[[ Exercise material open ]]

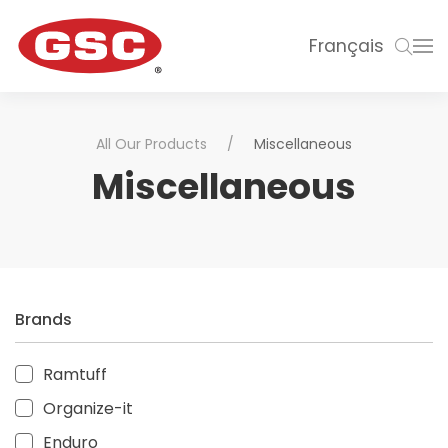
Français
All Our Products
Miscellaneous
Miscellaneous
Brands
Ramtuff
Organize-it
Enduro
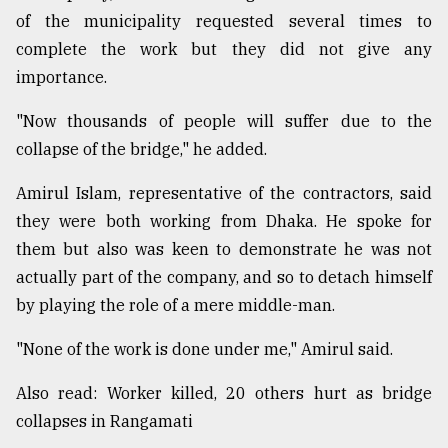
of the municipality requested several times to
complete the work but they did not give any
importance.
"Now thousands of people will suffer due to the
collapse of the bridge," he added.
Amirul Islam, representative of the contractors, said
they were both working from Dhaka. He spoke for
them but also was keen to demonstrate he was not
actually part of the company, and so to detach himself
by playing the role of a mere middle-man.
"None of the work is done under me," Amirul said.
Also read: Worker killed, 20 others hurt as bridge
collapses in Rangamati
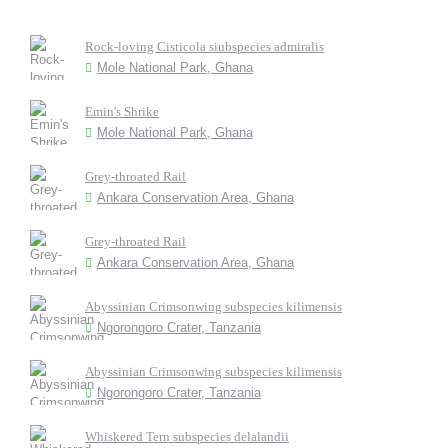
Rock-loving Cisticola siubspecies admiralis
Mole National Park, Ghana
Emin's Shrike
Mole National Park, Ghana
Grey-throated Rail
Ankara Conservation Area, Ghana
Grey-throated Rail
Ankara Conservation Area, Ghana
Abyssinian Crimsonwing subspecies kilimensis
Ngorongoro Crater, Tanzania
Abyssinian Crimsonwing subspecies kilimensis
Ngorongoro Crater, Tanzania
Whiskered Tern subspecies delalandii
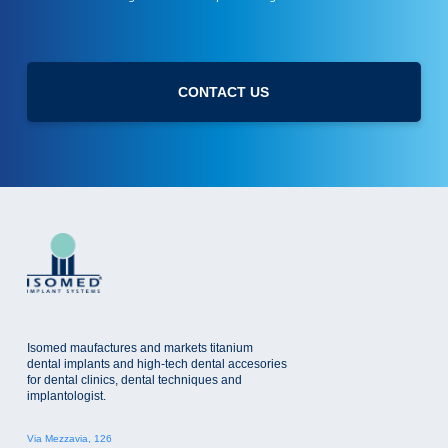
s
r
l
i
e
v
t
a
t
c
CONTACT US
e
y
r
p
o
l
i
c
y
Isomed maufactures and markets titanium
dental implants and high-tech dental accesories
for dental clinics, dental techniques and
implantologist.
Via Mezzavia, 126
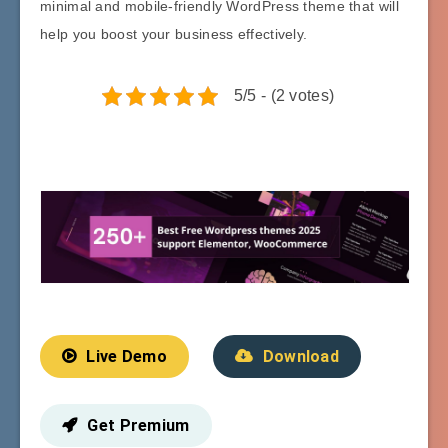
minimal and mobile-friendly WordPress theme that will
help you boost your business effectively.
5/5 - (2 votes)
Live Demo
Download
Get Premium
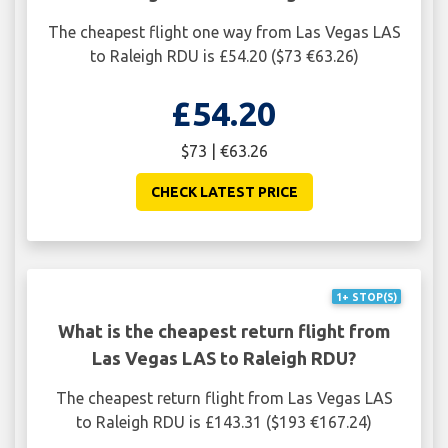
The cheapest flight one way from Las Vegas LAS
to Raleigh RDU is £54.20 ($73 €63.26)
£54.20
$73 | €63.26
CHECK LATEST PRICE
1+ STOP(S)
What is the cheapest return flight from
Las Vegas LAS to Raleigh RDU?
The cheapest return flight from Las Vegas LAS
to Raleigh RDU is £143.31 ($193 €167.24)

[[ Exercise material closed ]]

### What to do
Reproduce the data exactly, please, and omit its pictures.

### Task output
Français
All Our Products
Miscellaneous
Miscellaneous
Brands
Ramtuff
Organize-it
Enduro
of the municipality requested several times to
complete the work but they did not give any
importance.
"Now thousands of people will suffer due to the
collapse of the bridge," he added.
Amirul Islam, representative of the contractors, said
they were both working from Dhaka. He spoke for
them but also was keen to demonstrate he was not
actually part of the company, and so to detach himself
by playing the role of a mere middle-man.
"None of the work is done under me," Amirul said.
Also read: Worker killed, 20 others hurt as bridge
collapses in Rangamati
Rock-loving Cisticola siubspecies admiralis
Mole National Park, Ghana
Emin's Shrike
Mole National Park, Ghana
Grey-throated Rail
Ankara Conservation Area, Ghana
Grey-throated Rail
Ankara Conservation Area, Ghana
Abyssinian Crimsonwing subspecies kilimensis
Ngorongoro Crater, Tanzania
Abyssinian Crimsonwing subspecies kilimensis
Ngorongoro Crater, Tanzania
Whiskered Tern subspecies delalandii
s
r
l
i
e
v
t
a
t
c
CONTACT US
e
y
r
p
o
l
i
c
y
Isomed maufactures and markets titanium
dental implants and high-tech dental accesories
for dental clinics, dental techniques and
implantologist.
Via Mezzavia, 126
minimal and mobile-friendly WordPress theme that will
help you boost your business effectively.
5/5 - (2 votes)
Live Demo
Download
Get Premium
The cheapest flight one way from Las Vegas LAS
to Raleigh RDU is £54.20 ($73 €63.26)
£54.20
$73 | €63.26
CHECK LATEST PRICE
1+ STOP(S)
What is the cheapest return flight from
Las Vegas LAS to Raleigh RDU?
The cheapest return flight from Las Vegas LAS
to Raleigh RDU is £143.31 ($193 €167.24)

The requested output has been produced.